Investors who are concerned about a nation's debt sustainability effectively demand higher interest rates on loans they make to the government of that nation. Additionally, even prior to the election, worries about the nation's public debt resulted in higher yields on existing loans, a sign that the U.S. government would have to pay more to borrow money.
According to economist Ulrike Malmendier of the University of California, Berkeley, "there seems to be a continued desire to go ahead with the economic program without any regard towards reining in the deficit spending — the ever-increasing debt quota of the U.S., which will get the U.S. into trouble at some point."
Furthermore, it will be challenging for the Federal Reserve to cut interest rates if inflation is predicted to increase as a result of Trump's policies once in office. Additionally, that reality would probably encourage government debt yields to stay high, making future deficit reductions even more costly.

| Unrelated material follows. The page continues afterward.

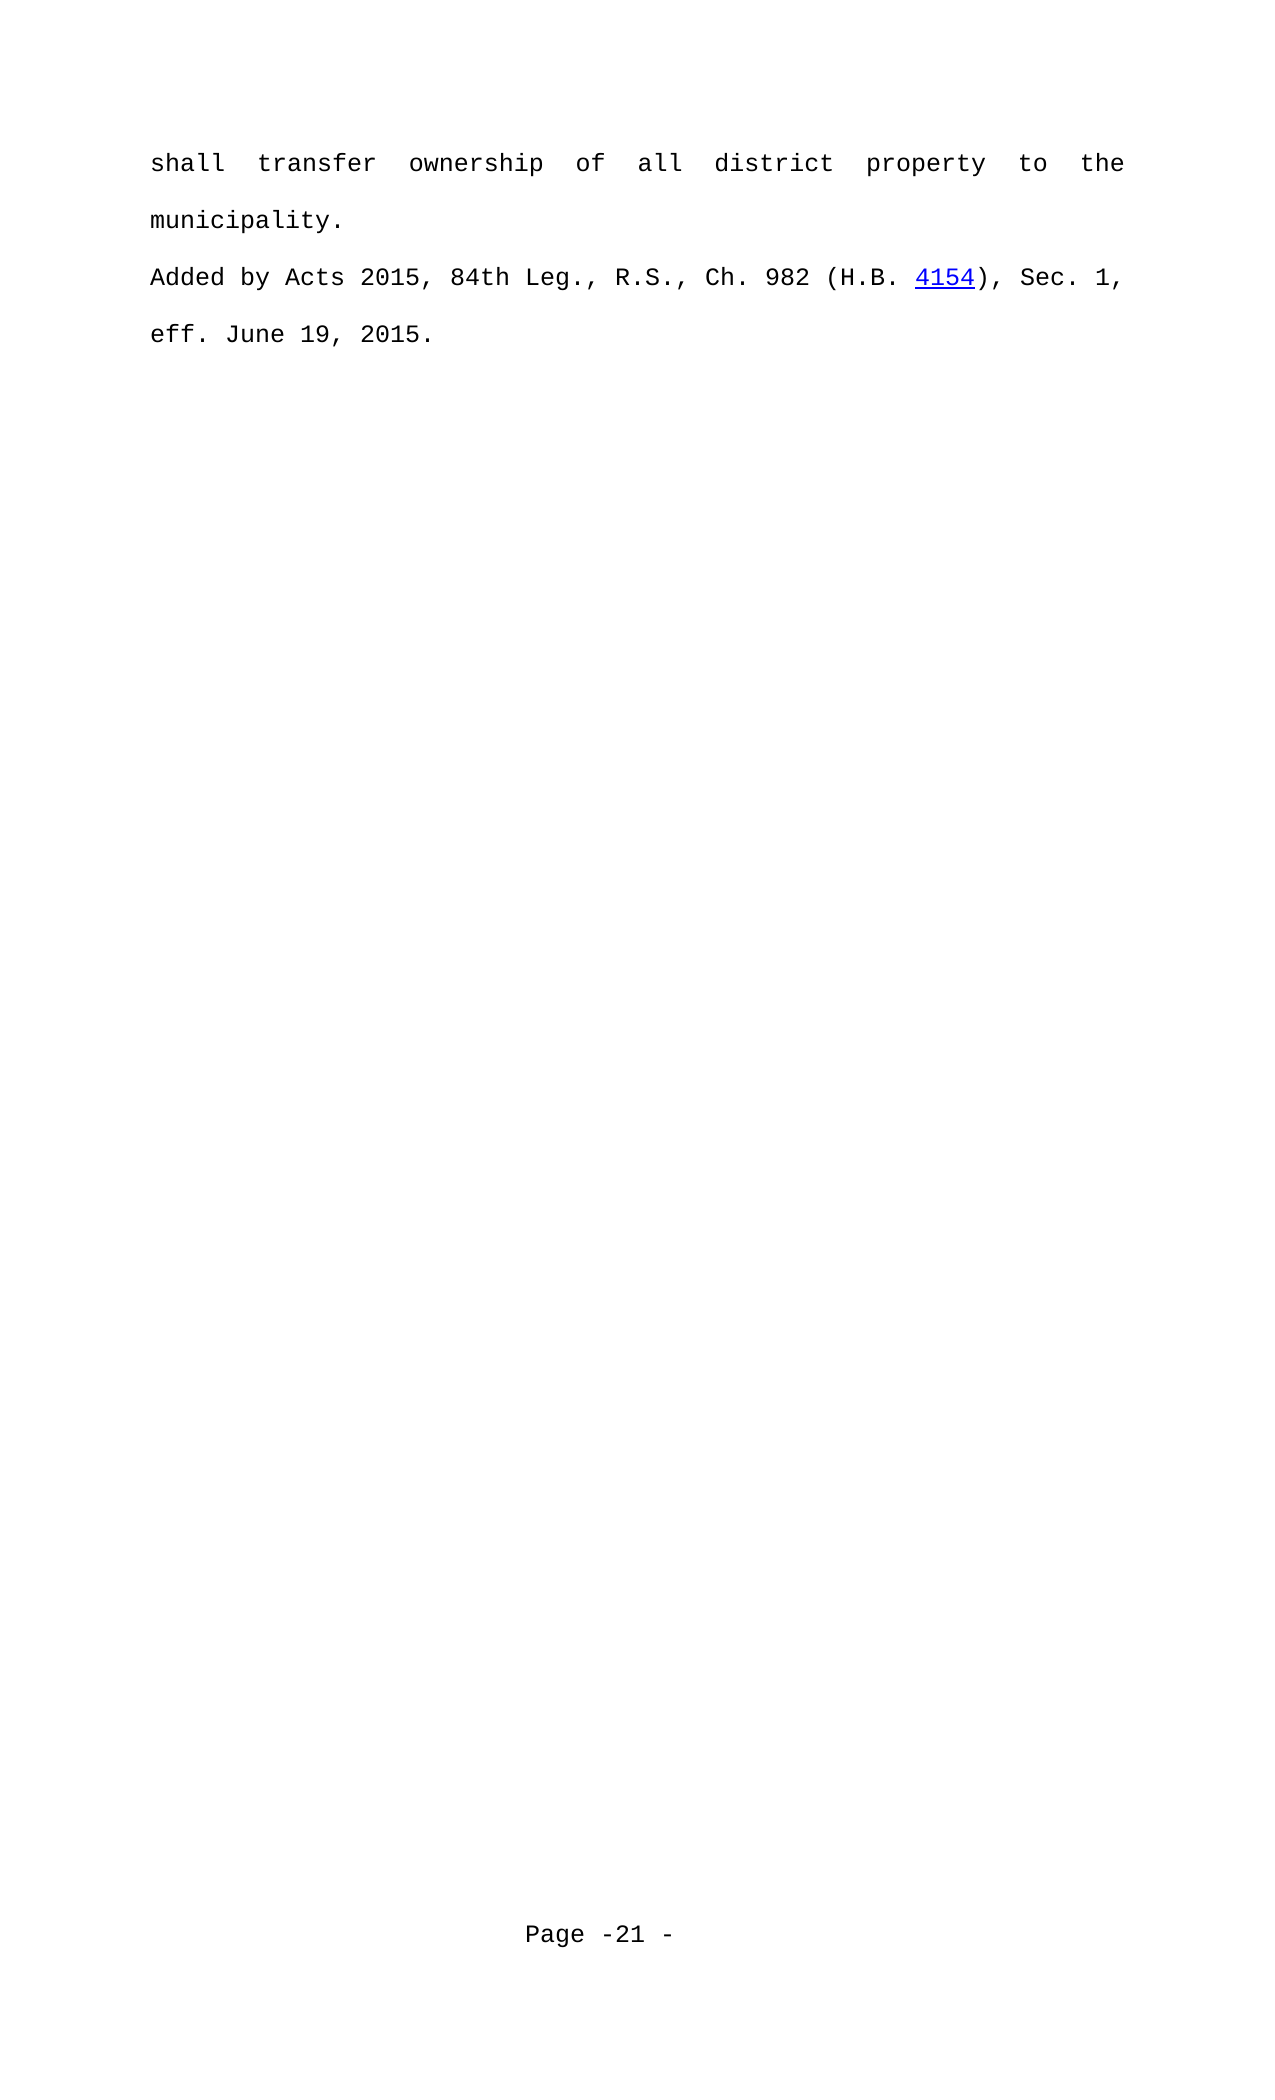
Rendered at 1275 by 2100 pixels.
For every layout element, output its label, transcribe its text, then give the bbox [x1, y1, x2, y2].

Climate-related investments
In addition to working to prevent additional spending associated with President Biden's Inflation Reduction Act, the president-elect has stated time and again that he will remove regulatory limits on coal mining, oil drilling, and gas exploration. According to experts, the act has encouraged large amounts of private capital to invest in "green tech," such as solar, wind power, carbon capture, and electric battery storage, in addition to promoting initiatives, companies, and technology intended to combat climate change.
With all of the resulting effects on global carbon emissions, Trump will attempt to keep America the world's largest producer of petroleum by promoting more domestic fossil fuel projects. However, experts caution that this could ultimately hurt sustainability-focused financial funds that have supported a large portion of the energy transition and the ongoing efforts to meet previously agreed global climate goals.